REQUIRED WORK:
Report every line below that holds the word "pixel".

ENTRIES SUPPLIED:
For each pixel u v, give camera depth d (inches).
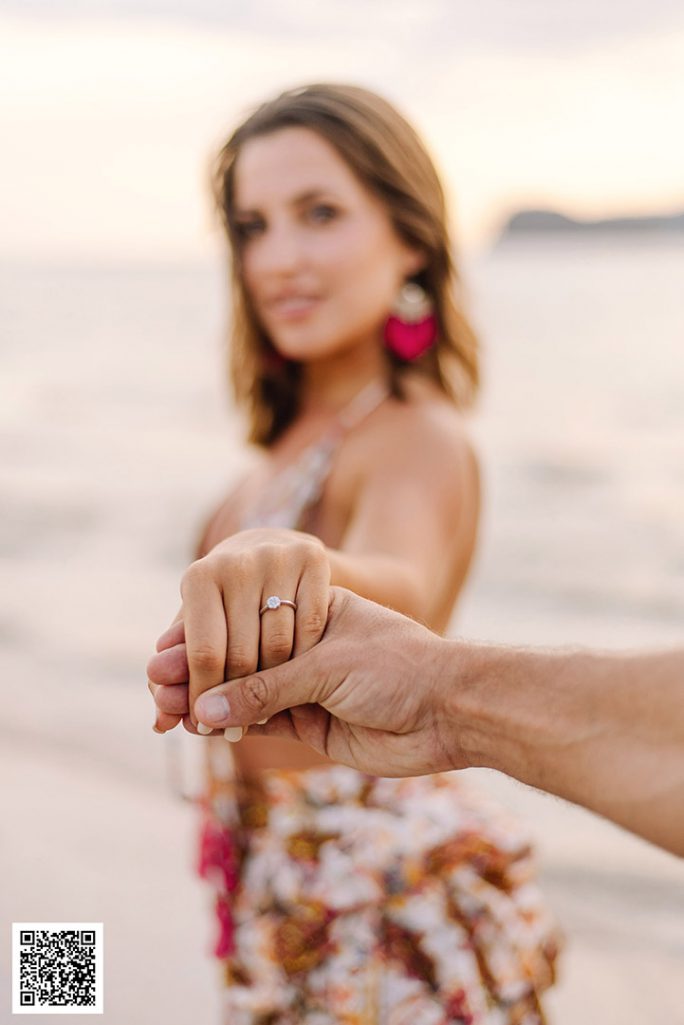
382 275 78.3
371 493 72.5
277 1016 69.3
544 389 823.7
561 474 538.9
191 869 147.3
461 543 74.5
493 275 2738.7
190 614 43.3
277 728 45.4
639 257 3907.5
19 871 147.2
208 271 2972.4
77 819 167.2
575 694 37.6
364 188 77.5
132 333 1402.6
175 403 829.8
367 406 77.2
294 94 78.9
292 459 80.2
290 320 77.7
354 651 42.4
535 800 185.6
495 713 39.0
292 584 43.6
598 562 395.2
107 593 364.5
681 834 34.5
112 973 119.6
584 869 162.4
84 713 232.5
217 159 82.3
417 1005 66.7
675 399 755.4
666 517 451.5
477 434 649.6
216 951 72.3
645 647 38.0
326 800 70.2
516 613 350.3
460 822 70.1
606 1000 128.3
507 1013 67.7
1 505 513.7
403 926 67.7
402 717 41.4
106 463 619.5
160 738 213.5
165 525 476.1
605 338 1164.5
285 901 69.5
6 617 329.7
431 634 42.7
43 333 1393.9
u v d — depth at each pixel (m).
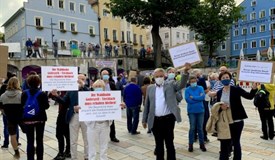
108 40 45.91
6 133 7.07
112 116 5.16
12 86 6.11
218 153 6.21
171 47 5.39
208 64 35.53
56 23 39.16
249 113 11.13
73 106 5.52
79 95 5.03
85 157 5.78
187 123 9.59
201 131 6.39
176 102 5.21
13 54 27.06
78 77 5.70
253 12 53.59
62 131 6.05
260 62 5.16
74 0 41.53
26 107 5.13
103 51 31.94
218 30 39.88
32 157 5.20
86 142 5.73
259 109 7.22
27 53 26.80
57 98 5.42
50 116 12.07
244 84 13.64
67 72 5.38
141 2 31.08
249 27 54.38
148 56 37.81
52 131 9.02
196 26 38.75
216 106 4.80
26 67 25.94
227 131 4.72
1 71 5.25
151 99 5.27
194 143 7.04
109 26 46.38
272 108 7.11
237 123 4.79
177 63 5.36
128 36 49.03
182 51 5.35
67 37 40.41
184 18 31.69
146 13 31.80
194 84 6.31
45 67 5.27
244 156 5.98
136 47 50.94
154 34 33.19
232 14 40.38
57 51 28.61
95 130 5.18
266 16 51.78
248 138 7.39
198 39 41.34
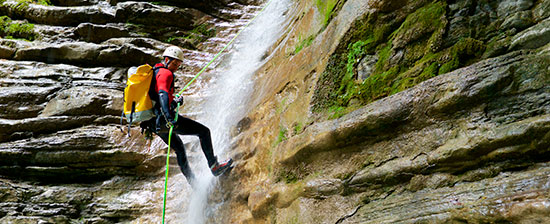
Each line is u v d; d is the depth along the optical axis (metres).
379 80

REPLY TO THE EXERCISE:
For each pixel u v, give camera depth d (inches).
u v d — depth at each pixel (m).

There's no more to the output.